The difficulties which Fascism would face in America are up to a point comparable with the difficulties which Communism is facing in Russia. The Fascists would begin as a city group, just as the Communists did. To maintain themselves in power, they would have to undertake the domina-tion of the country, just as the Communists did. The areas of Russia and the United States are comparable; over such square mileages the task is wholly different from that of the Fascists in Italy or the National Socialists in Germany. And the American farmer is not a peasant. It is true that the Klan, in the early 1920’s, had a large country membership committed to terrorist methods. It is true that the American Legion has a large country membership which has proved willing to accept a city-made program. But within the range of immediate possibility, nation-wide dominance of an American Fascism backed by manufacturers’ associations seems improbable. The attempt may be made, but there are formidable odds against its success.

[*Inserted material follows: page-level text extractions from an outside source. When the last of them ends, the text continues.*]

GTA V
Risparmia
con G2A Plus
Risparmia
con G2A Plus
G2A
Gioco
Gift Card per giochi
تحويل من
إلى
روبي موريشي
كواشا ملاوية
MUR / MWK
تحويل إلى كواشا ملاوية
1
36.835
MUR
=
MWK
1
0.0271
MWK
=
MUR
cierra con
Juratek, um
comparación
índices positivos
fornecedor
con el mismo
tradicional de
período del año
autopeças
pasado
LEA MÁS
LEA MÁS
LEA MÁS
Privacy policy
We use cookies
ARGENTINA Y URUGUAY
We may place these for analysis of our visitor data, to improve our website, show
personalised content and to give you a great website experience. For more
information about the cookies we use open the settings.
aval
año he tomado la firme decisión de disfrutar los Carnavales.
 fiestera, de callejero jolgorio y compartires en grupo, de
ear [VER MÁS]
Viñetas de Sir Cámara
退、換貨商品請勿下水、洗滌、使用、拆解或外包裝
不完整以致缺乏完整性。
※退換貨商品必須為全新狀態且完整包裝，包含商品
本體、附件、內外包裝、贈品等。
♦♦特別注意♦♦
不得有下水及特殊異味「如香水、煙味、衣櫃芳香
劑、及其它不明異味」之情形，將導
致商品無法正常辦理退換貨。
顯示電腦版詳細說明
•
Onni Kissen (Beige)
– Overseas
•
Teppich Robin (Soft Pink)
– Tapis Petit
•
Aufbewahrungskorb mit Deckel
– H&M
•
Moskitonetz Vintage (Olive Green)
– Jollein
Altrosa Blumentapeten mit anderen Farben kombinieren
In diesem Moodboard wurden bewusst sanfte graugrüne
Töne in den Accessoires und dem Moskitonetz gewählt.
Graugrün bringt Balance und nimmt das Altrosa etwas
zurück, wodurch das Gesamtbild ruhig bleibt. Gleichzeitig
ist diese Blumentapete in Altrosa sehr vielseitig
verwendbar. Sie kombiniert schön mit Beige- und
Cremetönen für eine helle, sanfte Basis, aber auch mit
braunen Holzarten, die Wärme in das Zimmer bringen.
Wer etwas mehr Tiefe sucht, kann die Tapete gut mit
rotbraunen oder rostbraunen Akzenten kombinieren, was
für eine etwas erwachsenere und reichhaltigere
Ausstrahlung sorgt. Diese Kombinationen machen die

The possibility of a proletarian dictatorship seems even slighter. The weakness of the trade union movement, both in central organization and in strategy, suggests that if a proletarian revolution comes it will be more in the nature of a spontaneous outbreak of violence than a, movement by a Party with a plan. The equipment of the armed forces of a modern state annihilates the chance of mass violence converting itself into control so long as the soldiers remain with the government; and the American army is not exactly a hotbed of Communism at this time.

The union of American worker and American farmer is hardly less remote than the union of worker and soldier. Since the war, repeated attempts to form a farmer-labor party have yielded minimal results. Under the New Deal, such an alignment seems even less probable than before. The Department of Agriculture in itself embodies more completely than any other branch of the Administration the change from party to Party which has occurred; it is more completely staffed with men free from personal ends and committed to social experiment on a nationwide scale. The consent which it has obtained for the social discipline which it advocates is the result of an active and positive policy. It is consequently less likely than the N. R. A. or the C. W. A. to be faced by a large-scale revolt of the group with which it is dealing.

Because no one of the special groups in the nation is as yet capable of establishing a dictatorship in its sole interest, there is still time—a short time—for the American government to be reconstituted in a form both suitable to the exigencies of the age and representative of the interest of the whole. If the present Administration is not to be supplanted, it must accomplish three things. It must transform its party into a Party: at that task, considerable progress has been made. In the chaps of a capitalist depression it must find the main lines of an economic order which will give “the assurance of a rounded and permanent national life”: at that task, with uneven success, work has been begun. Beyond these lies a third and indispensable task which has so far been left largely untouched because its immediacy is general where the immediacy of the first two is specific. In his inaugural address Mr. Roosevelt said, “We do not distrust the future of essential democracy.” If the social discipline which he proposes is to be based upon consent rather than force, its relation to what is essential in democracy must be defined. The definition cannot be long postponed.